Now both Sharmarke and another one of our kids, Mukambira are in HVAC training at a local college. They’re also working full-time as security guards while waiting for our soccer program to resume. Sharmarke has talked about this publicly; he was featured in their story, where he said, “I would have been dead or in jail, if not for MY Project USA.” And we believe it’s true.
Right now, he’s paying the bills for his family, which comes out of a very, very dysfunctional background.
Young people like Sharmarke and Mukambira are standing up. They’ve testified at the Statehouse, at the Columbus City Council, and they’ve been on TV again and again. They have become pro-advocates. And this is what I’m most proud of.

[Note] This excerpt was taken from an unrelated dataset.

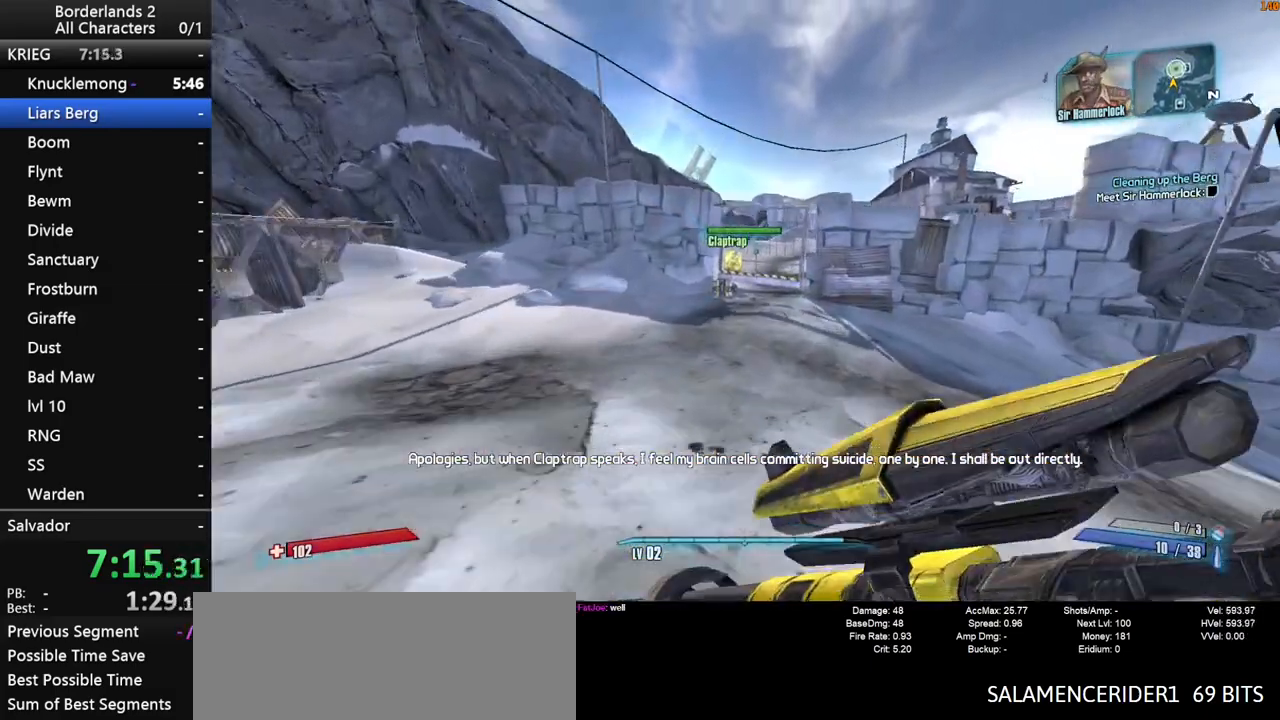
Gameplay with keyboard and mouse; each line is a JSON object with the keys and mouse buttons held at the frame after it. "events" lists presses ("down") and releases ("up") of "1", "2", "3", "4", "a", "b", "c", "ctrl", "d", "down", "e", "end", "escape", "f", "g", "left", "q", "r", "return", "right", "s", "shift", "space", "t", "up", "v", "w", "x", "y", "z", "mouse_left", "mouse_middle", "mouse_right", "mouse_wheel_up" and "mouse_wheel_down" between this image and that frame as [ms after this image, input, new state], when the widget could be followed in between. "mouse_left", "mouse_middle", "mouse_right", "mouse_wheel_up", "mouse_wheel_down" = the "left", "middle", "right", "wheel_up", "wheel_down" buttons of the "mouse" list. No other keys are recorded. "mouse_move" is the direction in which the mouse moves at that frame (one of eight, or "still"), when it could be read. Not read: tab.
{"keys": ["shift", "w"], "mouse": [], "mouse_move": "still", "events": []}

In the last 10 years, MY Project USA has invested enough in the Bantu tribe that now we have a generation of young people who know what their rights are, what the standards are, what they should ask for, and what they should refuse to accept. That in itself is an excellent investment.


What are some ways our Welcomers can support your work, even if they’re not in Columbus, Ohio?
The most important thing I want to convey about MY Project USA is this: Many refugee settlement agencies focus heavily on new arrivals, and rightfully so. But for those who don’t receive the right aid on time, they remain significantly behind. Some families I serve are about 15 years behind. Even if they aren’t technically new refugees, a proper investment can change their lives. They can become taxpayers—productive members of the community.
My message is that while MY Project USA is not a resettlement agency, we are committed to long-term support, helping families become financially stable and self-sufficient. That’s the only way we can protect children from the violence, drugs, and gangs we see in these neighborhoods.